Urzog whistled, “Must be quite the valuable orc.”
“Well, you know the church, they don’t like sinners running around, do they?”
“Certainly not…”
That stupid smirk started to spread across the merc’s face as his hand slipped to his belt. “See, just I think you’re that sinner orc we’re meant to get. What do you say about that?”
Urzog chuckled slightly, the man’s nostrils flaring a little as he did, “I think they should have paid more and got some better hounds.” He said as he grasped his fork and stabbed in straight into the stupid fuck’s eye.
Urzog felt it go through to the man’s brain as he howled with pain, stumbling backwards before falling to the ground.
The effect was immediate as the entire inn erupted into chaos and the sound of swords sliding out of their scabbards rippled around the small space above that of the screams. He jumped out of his seat and grabbed his poleaxe and readied himself.
Urzog was surrounded with a long poleaxe and nowhere to go as three hounds bore their weapons at him.
“Overconfident, aren’t you lot?” He growled, “Want to scamper away?”
The answer came via the woosh of a sword sweeping up to his chest. A clumsy attack that he caught with his weapon, holding the blade in place as he rammed the spike into their gut straight through a weak point in the mail before withdrawing.
Another strike dove in to his left, a distraction as proven by the other man jumping over the table to try and flank him as his comrade tried to cover him.
He swung with the axe head into the man’s side, trying to sidestep away from the strike.
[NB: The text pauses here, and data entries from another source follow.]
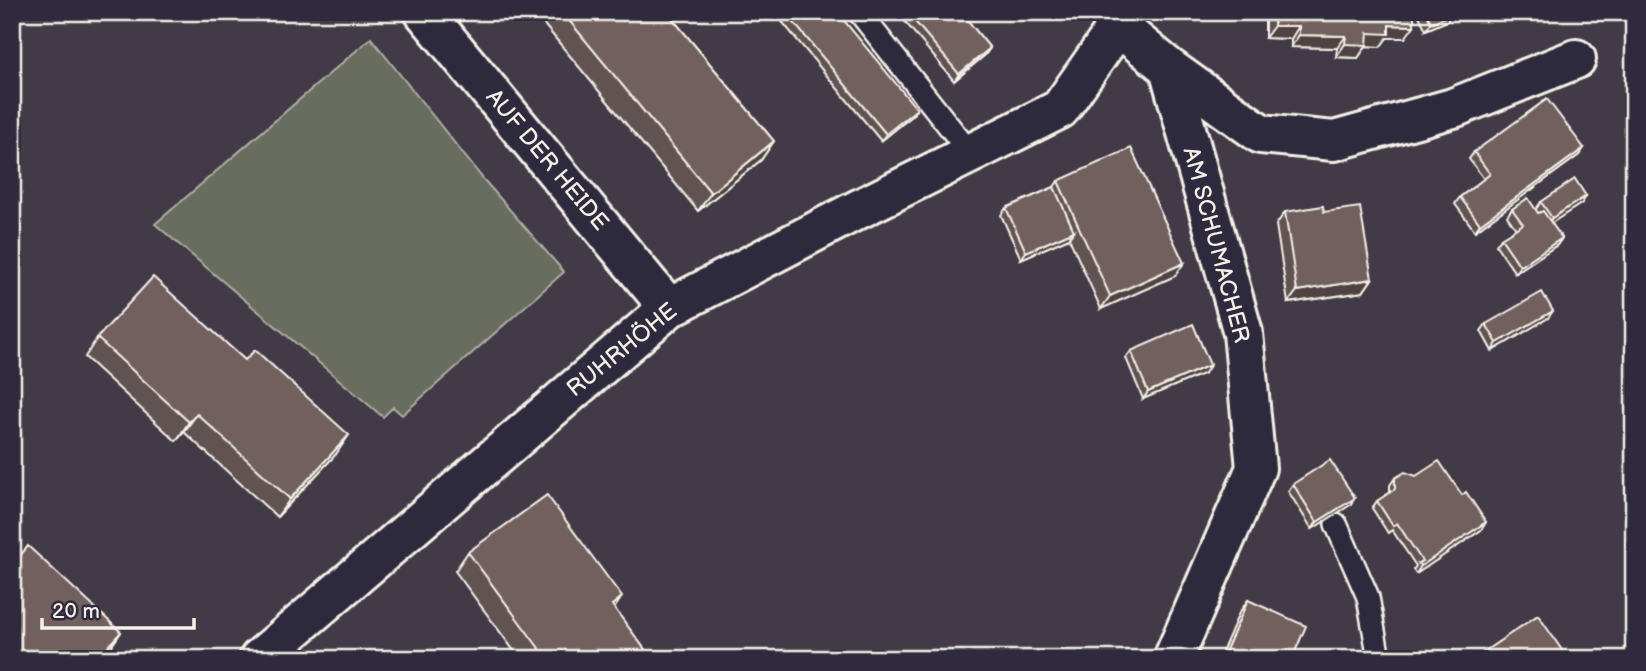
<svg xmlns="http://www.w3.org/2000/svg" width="1646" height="671" viewBox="0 0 1646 671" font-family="'Balsamiq Sans',sans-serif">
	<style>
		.green { fill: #686d5f; stroke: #aeafa4; stroke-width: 2 }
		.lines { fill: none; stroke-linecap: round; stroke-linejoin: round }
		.service-casing { stroke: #f4f1e8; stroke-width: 26 }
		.minor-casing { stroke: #f4f1e8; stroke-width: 44 }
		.service { stroke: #2f2a3d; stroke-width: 21 }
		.minor { stroke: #2f2a3d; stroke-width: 38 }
		.wall { fill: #625352; stroke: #f4f1e8; stroke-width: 2 }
		.shaded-wall { fill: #504342; stroke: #f4f1e8; stroke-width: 2 }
		.building { fill: #72605f; stroke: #f4f1e8; stroke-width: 2 }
		.labels { text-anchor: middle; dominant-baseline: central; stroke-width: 6; stroke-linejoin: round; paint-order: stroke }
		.street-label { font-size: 23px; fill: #f4f1e8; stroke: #2f2a3d }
	</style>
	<rect width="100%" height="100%" fill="#433a47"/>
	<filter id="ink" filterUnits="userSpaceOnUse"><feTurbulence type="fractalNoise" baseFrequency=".0143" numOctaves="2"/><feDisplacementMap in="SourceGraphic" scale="14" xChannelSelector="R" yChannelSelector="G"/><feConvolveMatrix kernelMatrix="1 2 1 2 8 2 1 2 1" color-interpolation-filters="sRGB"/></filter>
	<g filter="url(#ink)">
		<!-- green -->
		<path class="green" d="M 371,38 L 484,180 L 564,272 L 402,415 L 393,407 L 383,417 L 155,224 Z"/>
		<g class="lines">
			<!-- service casing -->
			<g class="service-casing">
				<path id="service" d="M 859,12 L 970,153
					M 1336,524 L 1368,597 L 1379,659"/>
			</g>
			<!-- minor casing -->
			<g class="minor-casing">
				<path id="minor" d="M 424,12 L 669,308
					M 1108,12 L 1118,26 L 1169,68 L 1261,134 L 1334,141 L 1453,108 L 1576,59
					M 1169,68 L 1243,333 L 1256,468 L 1173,659
					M 259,659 L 669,308 L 851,213 L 1060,109 L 1118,26"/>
			</g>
			<!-- service -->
			<use href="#service" class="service"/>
			<!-- minor -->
			<use href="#minor" class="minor"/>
		</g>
		<!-- wall -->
		<path class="wall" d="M 519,12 L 667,12 L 774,141 L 761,160 L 698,211 L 537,16 L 528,23 Z
			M 774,12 L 837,12 L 912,116 L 881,141 Z
			M 897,12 L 961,12 L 990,48 L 985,55 L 954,81 Z
			M 1265,12 L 1414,12 L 1405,38 L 1387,38 L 1380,47 L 1366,46 L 1358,58 L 1336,57 L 1337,48 L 1291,47 L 1291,39 L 1265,38 Z
			M 1417,12 L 1451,12 L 1447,21 L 1426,30 Z
			M 1584,148 L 1579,155 L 1475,231 L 1455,204 L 1460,197 L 1484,179 L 1469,159 L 1474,152 Z
			M 1058,181 L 1175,276 L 1101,309 L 1069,238 L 1021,259 L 1001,215 L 1006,208 L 1054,187 Z
			M 1586,196 L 1582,203 L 1551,223 L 1562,238 L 1557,245 L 1515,273 L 1496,245 L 1501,238 L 1516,229 L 1507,216 L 1512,209 L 1536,209 L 1541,202 Z
			M 1285,212 L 1324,212 L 1372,279 L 1363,292 L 1288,303 L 1276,225 Z
			M 1548,318 L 1492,351 L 1481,331 L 1486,324 Z
			M 97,338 L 336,454 L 277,517 L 184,432 L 176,441 L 85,357 Z
			M 1131,351 L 1210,365 L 1205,373 L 1143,399 L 1126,358 Z
			M 1395,478 L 1462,495 L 1486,522 L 1481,530 L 1416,574 L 1413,570 L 1416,566 L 1392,530 L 1388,533 L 1372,508 L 1377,501 L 1390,493 L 1390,485 Z
			M 1293,484 L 1350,505 L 1312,529 L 1288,491 Z
			M 468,552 L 614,608 L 652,659 L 520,659 L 455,571 Z
			M 12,553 L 121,632 L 108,651 L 100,659 L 12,659 Z
			M 1248,600 L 1292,659 L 1219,659 L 1239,613 Z"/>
		<!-- shaded-wall -->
		<path class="shaded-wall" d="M 535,12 L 539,12 L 528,23 Z
			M 1452,14 L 1447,21 L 1426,30 L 1431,23 Z
			M 1389,25 L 1414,26 L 1405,38 L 1387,38 L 1380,47 L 1366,46 L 1358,58 L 1336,57 L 1345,44 L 1368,33 Z
			M 1274,26 L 1299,26 L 1291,39 L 1265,38 Z
			M 1299,35 L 1346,36 L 1337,48 L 1291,47 Z
			M 990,48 L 985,55 L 954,81 L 959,74 Z
			M 917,109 L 912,116 L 881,141 L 886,134 Z
			M 774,141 L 761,160 L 698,211 L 711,193 Z
			M 1584,148 L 1579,155 L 1475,231 L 1480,224 Z
			M 1586,196 L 1582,203 L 1547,226 L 1552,218 Z
			M 1074,231 L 1069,238 L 1021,259 L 1026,252 Z
			M 1562,238 L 1557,245 L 1515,273 L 1520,266 Z
			M 1184,263 L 1175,276 L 1101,309 L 1110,296 Z
			M 1372,279 L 1363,292 L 1288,303 L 1297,291 Z
			M 1553,311 L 1548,318 L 1492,351 L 1497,343 Z
			M 1210,365 L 1205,373 L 1143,399 L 1148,392 Z
			M 197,414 L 184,432 L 176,441 L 189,422 Z
			M 349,435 L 336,454 L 277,517 L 290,499 Z
			M 1355,498 L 1350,505 L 1312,529 L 1317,522 Z
			M 1486,522 L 1481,530 L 1416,574 L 1421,566 Z
			M 622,597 L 609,616 L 612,605 Z
			M 121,632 L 108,651 L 100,659 L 96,659 Z"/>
		<!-- building -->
		<path class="building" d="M 562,12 L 667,12 L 774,141 L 711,193 Z
			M 785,12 L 837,12 L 917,109 L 886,134 Z
			M 907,12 L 961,12 L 990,48 L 959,74 Z
			M 1274,12 L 1414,12 L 1414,26 L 1389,25 L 1389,34 L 1368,33 L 1367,45 L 1345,44 L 1346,36 L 1299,35 L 1299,26 L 1274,26 Z
			M 1426,12 L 1451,12 L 1452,14 L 1431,23 Z
			M 1547,99 L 1584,148 L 1480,224 L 1460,197 L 1490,174 L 1474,152 Z
			M 1131,148 L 1184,263 L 1110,296 L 1058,181 Z
			M 1575,179 L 1586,196 L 1552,218 L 1541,202 Z
			M 1054,187 L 1074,231 L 1026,252 L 1006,208 Z
			M 1528,198 L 1538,213 L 1543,211 L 1562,238 L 1520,266 L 1501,238 L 1523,224 L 1512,209 Z
			M 1323,206 L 1324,212 L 1360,207 L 1372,279 L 1297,291 L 1285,212 Z
			M 153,277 L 245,360 L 255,350 L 349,435 L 290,499 L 197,414 L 189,422 L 97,338 Z
			M 1542,292 L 1553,311 L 1497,343 L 1486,324 Z
			M 1193,324 L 1210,365 L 1148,392 L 1131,351 Z
			M 1330,460 L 1355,498 L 1317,522 L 1293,484 Z
			M 1439,461 L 1462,495 L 1466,492 L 1486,522 L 1421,566 L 1418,563 L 1422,561 L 1397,523 L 1393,526 L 1377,501 L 1395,489 L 1395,478 L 1405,472 L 1416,476 Z
			M 547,495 L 622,597 L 612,605 L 652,659 L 538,659 L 544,655 L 468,552 Z
			M 28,546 L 121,632 L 96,659 L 27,659 L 12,645 L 12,553 L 18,558 Z
			M 1248,600 L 1306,626 L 1292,659 L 1222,659 Z
			M 1538,615 L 1568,659 L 1473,659 Z"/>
	</g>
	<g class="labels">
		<!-- street labels -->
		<g class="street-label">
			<text transform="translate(547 160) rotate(50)">AUF DER HEIDE</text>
			<text transform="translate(1216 245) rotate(75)">AM SCHUMACHER</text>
			<text transform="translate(622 350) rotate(-39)">RUHRHÖHE</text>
		</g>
	</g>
	<!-- margin -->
	<rect width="1646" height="671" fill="none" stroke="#2f2a3d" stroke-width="42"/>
	<rect x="21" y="21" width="1604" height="629" fill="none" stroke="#f4f1e8" stroke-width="2.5" filter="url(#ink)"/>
	<!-- scale -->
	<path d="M42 618v10h152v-10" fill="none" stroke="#f4f1e8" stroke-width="3.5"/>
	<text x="52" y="618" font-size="21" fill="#f4f1e8" stroke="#2f2a3d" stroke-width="5" paint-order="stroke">20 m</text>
</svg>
But it was only partially successful as the sword grazed his arm and the poleaxe embedded itself into his assailant’s side.
Hopefully he kept that clean…
But there was not much time to dwell as in one final desperate act, the flanking man tried to drive Urzog through with his bastard sword, leaping forth with all the speed they could muster.
The force of his charge served to be his downfall as the butt spike of Urzog’s poleaxe was whipped around to intercept their neck, the delicate flesh splaying open as blood sprayed from it.
For a few brief moments, they tried oh so hard not to choke on their own blood before it flooded their lungs, their arms flailing around and trying desperately to dislodge the spike. But alas, it was to no avail as their struggle slowly dissipated like the life inside them.
He didn’t think the innkeeper would let him stay after that. So, with a sigh he downed the other men’s beers, put on his pack and a fistful of the rinds, and walked out, disappearing into the stormy night. Hopefully not to be troubled again for a while.